On the back of a door in a home in Flint, Mich., there hangs a black Trailmaker backpack that belongs to Jaxon Williams, a third grader at Freeman Elementary. It hasn’t been moved for nearly a week.
“It’s officially retired, like a jersey,” said his mother, Ladel Lewis, a City Council member.
That’s because Jaxon and over 2,800 other students across 11 campuses in the Flint Community Schools are subject to a ban on backpacks that began this week after district officials were alarmed by threats to students’ safety. It will remain in effect at least until the end of the school year in mid-June.
After the first week under the ban, Dr. Lewis and other parents in the district expressed frustration and skepticism, saying that determined students would carry weapons under their clothing. Some experts also question the effectiveness of such bans.

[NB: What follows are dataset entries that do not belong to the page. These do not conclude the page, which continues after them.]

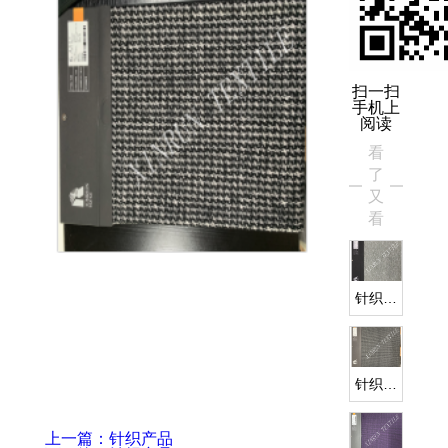
扫一扫
手机上
阅读
看
了
又
看
针织产
品
针织产
品
上一篇：针织产品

The ban, which allows bags the size of small purses, came less than two weeks after a security threat led to the closing of a high school in the district for two days. At a special meeting of the Flint Board of Education, educators voiced their growing concerns about school safety after a series of school shootings around the country, including one in Oxford, Mich., a community about 30 miles outside Flint, where a student shot and killed four classmates at a high school in 2021.
Younger children have also been bringing weapons to school. In January, a 6-year-old first grader in Newport News, Va., shot his teacher with a handgun.
“In my 15 years of service here in Flint Community Schools, I’ve never felt the way I do now,” Ernest Steward, the district’s director of student services, said at the meeting.
Mr. Steward’s safety concerns are valid, said Justin Heinze, an educational psychologist at the University of Michigan’s School of Public Health who focuses on school violence prevention.
“It’s pretty much undeniable that the number of shootings and the severity of shootings are going up” in schools, Dr. Heinze said.
A 2022 report from the National Center for Education Statistics and the Bureau of Justice Statistics recorded a total of 93 school shootings during the 2020-21 school year, the highest since 2000-01.
About 3 percent of students in kindergarten through 12th grade will bring a weapon to school in a given year, Dr. Heinze said.
At the April 25 board meeting, Mr. Steward recommended eliminating backpacks for at least the rest of the academic year.
The threat to the high school was “just one incident of ongoing issues we’ve had this year around students bringing weapons into our buildings in backpacks,” he said. He added that the district had banned backpacks in the past.
As surging gun violence continues to devastate American classrooms and the president himself declared that he was powerless to prevent it, a patchwork of simple measures, including policies requiring clear backpacks or banning them altogether, have taken on heightened significance.
Backpack bans have been rolled out in other communities recently, including one put in place this week at an elementary school in Ocala, Fla., after a student brought in a toy gun that looked real, a spokesman for the district said.
In an April 27 letter announcing the new policy, Kevelin Jones, the superintendent in Flint, wrote that “backpacks make it easier for students to hide weapons, which can be disassembled and harder to identify or hidden” but that “clear backpacks do not completely fix this issue.”
“By banning backpacks altogether and adding an increased security presence across the district, we can better control what is being brought into our buildings,” he wrote.
Dr. Heinze said there was not much evidence to support either banning backpacks or mandating clear ones, noting that only a handful of studies in the past 20 years had looked at the issue in depth.
Dr. Lewis questioned why the ban was necessary for elementary school students. She said she had stopped sending Jaxon to school with a notebook, a folder and a change of clothes for his after-school activities.
Chloe Combs, an eighth grader at Holmes STEM Academy in Flint, has been bringing her lunch to school every day since kindergarten, said her mother, Sherese Combs. On Monday, Chloe, 14, switched from a backpack with plenty of room for a lunch bag and a water bottle to a miniature backpack, the size of a small purse, that can only fit a smaller lunch container. She’s not able to bring quite as much food, Ms. Combs said, “but she manages.”
Ms. Combs stressed that parents should do more to ensure that their children were not bringing weapons to school. She expressed disappointment over a violent clash between two parents during student pickup at a nearby charter school, in which the state police said one woman had shot another.
“The only time I’m comfortable is when she gets home from school,” Ms. Combs said about Chloe. “It’s just very stressful.”